Canadian biotechnologist

Isha Datar (born January 6, 1988) is the executive director of New Harvest, known for her work in cellular agriculture, the production of agricultural products from cell cultures.

==Early life and education==
Datar was raised in Edmonton, Alberta, Canada. Her mother worked at a dairy farm, where Datar spent much of her childhood growing vegetables alongside her. Datar's mother was also a sculptor, and her father a doctor. After an elementary school field trip to a landfill, she became invested in reducing global waste and the impact of climate change. She received a B.S. from the University of Alberta in 2009. During her time as an undergraduate, Datar took a meat science class that challenged her idealistic vision of the sustainability of the animal agriculture industry and introduced her to cellular agriculture.
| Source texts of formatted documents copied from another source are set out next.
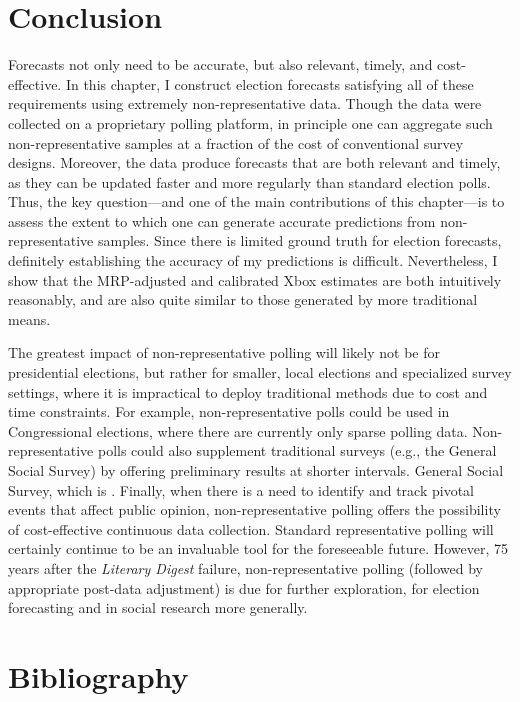 \section{Conclusion}\label{conclusion}

Forecasts not only need to be accurate, but also relevant, timely, and
cost-effective. In this chapter, I construct election forecasts
satisfying all of these requirements using extremely non-representative
data. Though the data were collected on a proprietary polling platform,
in principle one can aggregate such non-representative samples at a
fraction of the cost of conventional survey designs. Moreover, the data
produce forecasts that are both relevant and timely, as they can be
updated faster and more regularly than standard election polls. Thus,
the key question---and one of the main contributions of this
chapter---is to assess the extent to which one can generate accurate
predictions from non-representative samples. Since there is limited
ground truth for election forecasts, definitely establishing the
accuracy of my predictions is difficult. Nevertheless, I show that the
MRP-adjusted and calibrated Xbox estimates are both intuitively
reasonably, and are also quite similar to those generated by more
traditional means.

The greatest impact of non-representative polling will likely not be for
presidential elections, but rather for smaller, local elections and
specialized survey settings, where it is impractical to deploy
traditional methods due to cost and time constraints. For example,
non-representative polls could be used in Congressional elections, where
there are currently only sparse polling data. Non-representative polls
could also supplement traditional surveys (e.g., the General Social
Survey) by offering preliminary results at shorter intervals. General
Social Survey, which is . Finally, when there is a need to identify and
track pivotal events that affect public opinion, non-representative
polling offers the possibility of cost-effective continuous data
collection. Standard representative polling will certainly continue to
be an invaluable tool for the foreseeable future. However, 75 years
after the \textsl{Literary Digest} failure, non-representative polling
(followed by appropriate post-data adjustment) is due for further
exploration, for election forecasting and in social research more
generally.

\section*{Bibliography}\label{bibliography}

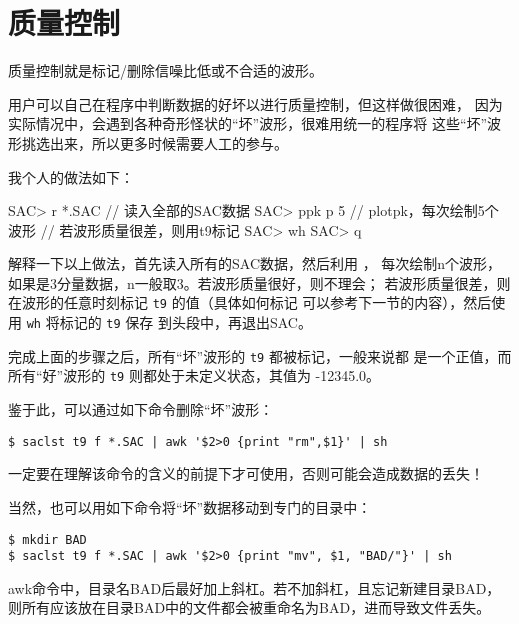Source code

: \section{质量控制}

质量控制就是标记/删除信噪比低或不合适的波形。

用户可以自己在程序中判断数据的好坏以进行质量控制，但这样做很困难，
因为实际情况中，会遇到各种奇形怪状的``坏''波形，很难用统一的程序将
这些``坏''波形挑选出来，所以更多时候需要人工的参与。

我个人的做法如下：
\begin{SACCode}
SAC> r *.SAC        // 读入全部的SAC数据
SAC> ppk p 5        // plotpk，每次绘制5个波形
// 若波形质量很差，则用t9标记
SAC> wh
SAC> q
\end{SACCode}

解释一下以上做法，首先读入所有的SAC数据，然后利用 ，
每次绘制n个波形，如果是3分量数据，n一般取3。若波形质量很好，则不理会；
若波形质量很差，则在波形的任意时刻标记 \texttt{t9} 的值（具体如何标记
可以参考下一节的内容），然后使用 \texttt{wh} 将标记的 \texttt{t9} 保存
到头段中，再退出SAC。

完成上面的步骤之后，所有``坏''波形的 \texttt{t9} 都被标记，一般来说都
是一个正值，而所有``好''波形的 \texttt{t9} 则都处于未定义状态，其值为
-12345.0。

鉴于此，可以通过如下命令删除``坏''波形：
\begin{verbatim}
$ saclst t9 f *.SAC | awk '$2>0 {print "rm",$1}' | sh
\end{verbatim}
\begin{note}
一定要在理解该命令的含义的前提下才可使用，否则可能会造成数据的丢失！
\end{note}

当然，也可以用如下命令将``坏''数据移动到专门的目录中：
\begin{verbatim}
$ mkdir BAD
$ saclst t9 f *.SAC | awk '$2>0 {print "mv", $1, "BAD/"}' | sh
\end{verbatim}
\begin{note}
awk命令中，目录名BAD后最好加上斜杠。若不加斜杠，且忘记新建目录BAD，
则所有应该放在目录BAD中的文件都会被重命名为BAD，进而导致文件丢失。
\end{note}
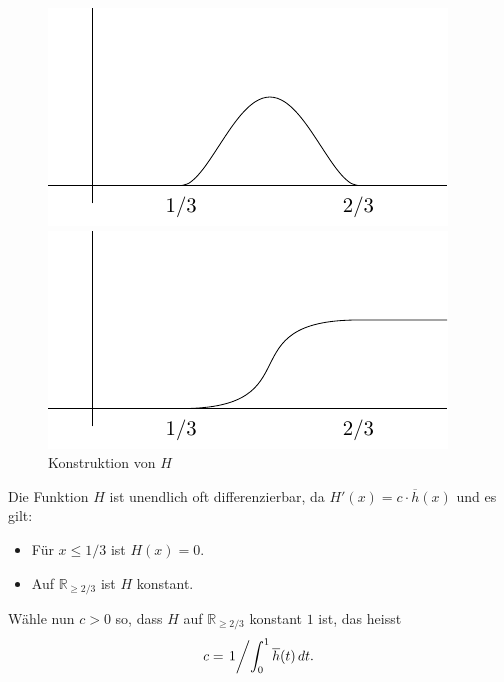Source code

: \documentclass[../main.tex]{subfiles}
\begin{document}
\begin{examples}
\begin{enumerate}[(1)]
      \begin{figure}[htb] 
        \centering
        \begin{minipage}{0.50\textwidth}
          \centering
          \includegraphics{images/partition-integrand}
        \end{minipage}%
        \begin{minipage}{0.50\textwidth}
          \centering
          \includegraphics{images/partition-integrated}
        \end{minipage}%
        \caption{Konstruktion von $H$}%
        \label{fig:partition}
      \end{figure}

      Die Funktion $H$ ist unendlich oft differenzierbar,
      da $H'(x) = c \cdot \overline h(x)$ und es gilt:
       \begin{itemize}
         \item Für $x \leq 1/3$ ist $H(x) = 0$.
         \item Auf $\mathbb{R}_{\geq 2/3}$ ist $H$ konstant.
      \end{itemize}
      Wähle nun $c > 0$ so, dass $H$ 
      auf $\mathbb{R}_{\geq 2/3}$ konstant $1$ ist,
      das heisst
      \[
        c = \left. 1 \middle/ \int_{0}^{1} \overline h(t) \, dt.\right.
      \]
      

\end{enumerate}
\end{examples}
\end{document}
Datar received her MBiotech from the University of Toronto Mississauga in 2013.

==Career==
In 2009, Datar published "Possibilities for an in-vitro meat production system" in Innovative Food Science and Emerging Technologies, which detailed the progress of cellular agriculture. The paper was sent to Jason Matheny – founder and then-director of New Harvest – who forwarded the paper to those who were mentioned in it. In 2013, Datar became the chief executive officer at New Harvest. Datar also co-founded Muufri (now Perfect Day) and Clara Foods (now The EVERY Company). In 2021, Robert Downey Jr. funded Datar's work through his 'fast grants' project. Datar has been profiled in media venues including USA Today, the magazine Toronto Life, the Calgary Herald. She has spoken with NPR's Science Friday, The New Republic, Food & Wine magazine, and the National Observer.

==Awards and honors==
Canadian Business spotlighted her work as a 2016 Change Agent. In 2019, Datar was named one of 25 Food and Agriculture Leaders to Watch by FoodTank.com.

Maclean's listed Isha Datar in its "The Power List: Top 10 Food Titans", where she is credited with coining the term cellular agriculture.